Le champagne est lui aussi au cœur de la tourmente économique. Il pâtit de la fermeture des bars et restaurants dans une grande partie du monde. Dans le sud de l'Aisne, où l'on produit environ 10 % du champagne français, les producteurs souffrent et s'interrogent sur la durée de la crise.
Des bouteilles plus nombreuses que jamais dans la cave d'Anna Météyere. Elle est productrice de champagne de Trélou-sur-Marne dans le sud de l'Aisne. Depuis un mois, presque plus de ventes, plus d'exportations : le marché mondial est bouché.
Les locaux d'accueil pour les visiteurs restent désespérément vides. L'œnotourisme représente la moitié de l'activité de la maison. "La majorité de nos clients sont les hôtels, les restaurateurs et les petites entreprises, explique-t-elle. On a 80 à 90% de ventes en moins. Sans oublier les touristes qui ne viennent pas".
Un climat peu propice à boire du champagne
L'inquiétude est présente, mais à ce stade la perte reste encore difficile à estimer. "C'est difficile parce que la vigne continue : il y a les factures et les ouvriers qui travaillent à payer, résume Anna Météyere. Je suis inquiète parce qu'on ne sait pas combien de temps ça va durer.
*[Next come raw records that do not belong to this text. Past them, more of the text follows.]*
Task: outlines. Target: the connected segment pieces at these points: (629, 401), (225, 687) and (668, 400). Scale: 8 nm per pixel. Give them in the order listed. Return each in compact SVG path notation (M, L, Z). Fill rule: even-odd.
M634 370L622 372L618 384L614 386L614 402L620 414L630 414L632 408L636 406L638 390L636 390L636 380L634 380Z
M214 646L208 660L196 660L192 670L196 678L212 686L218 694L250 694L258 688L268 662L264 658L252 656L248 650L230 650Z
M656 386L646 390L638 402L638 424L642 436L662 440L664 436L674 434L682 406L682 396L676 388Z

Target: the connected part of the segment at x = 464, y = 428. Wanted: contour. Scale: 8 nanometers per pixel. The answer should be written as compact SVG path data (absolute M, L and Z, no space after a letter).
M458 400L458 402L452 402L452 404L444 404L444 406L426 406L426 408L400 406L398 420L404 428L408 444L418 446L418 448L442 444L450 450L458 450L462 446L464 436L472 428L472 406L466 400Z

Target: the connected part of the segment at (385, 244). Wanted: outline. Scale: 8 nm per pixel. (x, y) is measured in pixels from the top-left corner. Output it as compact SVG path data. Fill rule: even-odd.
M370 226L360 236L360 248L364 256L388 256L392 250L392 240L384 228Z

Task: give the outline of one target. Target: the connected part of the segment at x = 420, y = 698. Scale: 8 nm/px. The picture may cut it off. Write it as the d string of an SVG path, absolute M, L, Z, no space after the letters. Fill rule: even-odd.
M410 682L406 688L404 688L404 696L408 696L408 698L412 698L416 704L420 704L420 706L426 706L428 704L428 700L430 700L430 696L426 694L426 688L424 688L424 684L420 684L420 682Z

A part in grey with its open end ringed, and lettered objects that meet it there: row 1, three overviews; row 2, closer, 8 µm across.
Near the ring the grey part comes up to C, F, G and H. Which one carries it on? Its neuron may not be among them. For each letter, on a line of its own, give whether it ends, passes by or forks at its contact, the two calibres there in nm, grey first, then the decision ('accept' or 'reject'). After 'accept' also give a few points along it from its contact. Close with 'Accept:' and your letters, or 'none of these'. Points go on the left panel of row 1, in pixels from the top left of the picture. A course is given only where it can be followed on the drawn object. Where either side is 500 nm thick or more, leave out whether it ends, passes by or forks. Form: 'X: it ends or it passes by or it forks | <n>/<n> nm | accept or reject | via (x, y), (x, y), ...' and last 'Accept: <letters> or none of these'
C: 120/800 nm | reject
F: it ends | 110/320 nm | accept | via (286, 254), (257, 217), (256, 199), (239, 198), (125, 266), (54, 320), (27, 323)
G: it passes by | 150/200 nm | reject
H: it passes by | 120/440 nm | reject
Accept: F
Au début, on s'est dit "si ça dure un mois, ça va aller : les ouvriers vont continuer à travailler et les bouteilles vont vieillir en cave". Mais on voit que ça dure plus longtemps. Et, ça devient vraiment compliqué."Les ventes sont un peu reparties à Pâques mais rien à voir avec les autres années : "on a bien conscience que les gens n'ont pas la tête à boire du champagne. Et puis déboucher une bouteille devant un écran pour boire avec sa famille à distance, ce n'est pas ce qu'il y a de mieux."
La situation est d'autant plus difficile que le secteur travaille beaucoup à l'export. Et si Anna Météyere a envoyé 10 palettes de bouteilles vers le Danemark, la crise sanitaire mondiale paralyse le marché international. Elle garde quand même une forme d'optimisme : "nous ne sommes pas dans la même situation que les fleuristes ou ceux qui ont dû jeter leur marchandise, se rassure-t-elle. Nous, nous avons notre champagne. Les bouteilles sont dans les caves et vont vieillir. On a toujours cette marchandise qu'on pourra vendre plus tard."
Une perte de 3 à 4 mois de chiffre d'affaire
Même ambiance dans les caves du plus gros producteur de l'Aisne à Château-Thierry. Chaque année, 4 à 5 millions de bouteilles y sont élaborées. Aujourd'hui, l'activité est proche de zéro. Et si l'entreprise n'est pas vraiment menacée par les deux mois sans recettes qui viennent de passer, c'est la durée de la crise qui inquiète son directeur général : "on n'a aucune visibilité sur la réouverture des restaurants notamment au niveau mondial, explique Jean-Noël Pfaff. Donc, c'est 3 à 4 mois de chiffre d'affaire qu'on va perdre. Et 3 à 4 mois de chiffre d'affaire, ça peut représenter 30 à 40% de l'activité totale d'une année".Et côté soutien financier, à part des prêts à taux préférentiel, aucun plan d'aide massif n'est pour le moment prévu pour la filière.
Dans les vignes, en avance de 10 jours, le travail se poursuit. À ce stade, personne ne veut imaginer une année sans vendange. La question de la main d'œuvre à trouver constitue en effet un autre sujet d'inquiétude. Les vendanges mobilisent chaque saison 6 000 cueilleurs.
Le champagne de l'Aisne représente 10% de la production française, soit 25 millions de bouteilles chaque année. Le sud du département compte environ 500 producteurs, installés sur 3 400 hectares de vignes.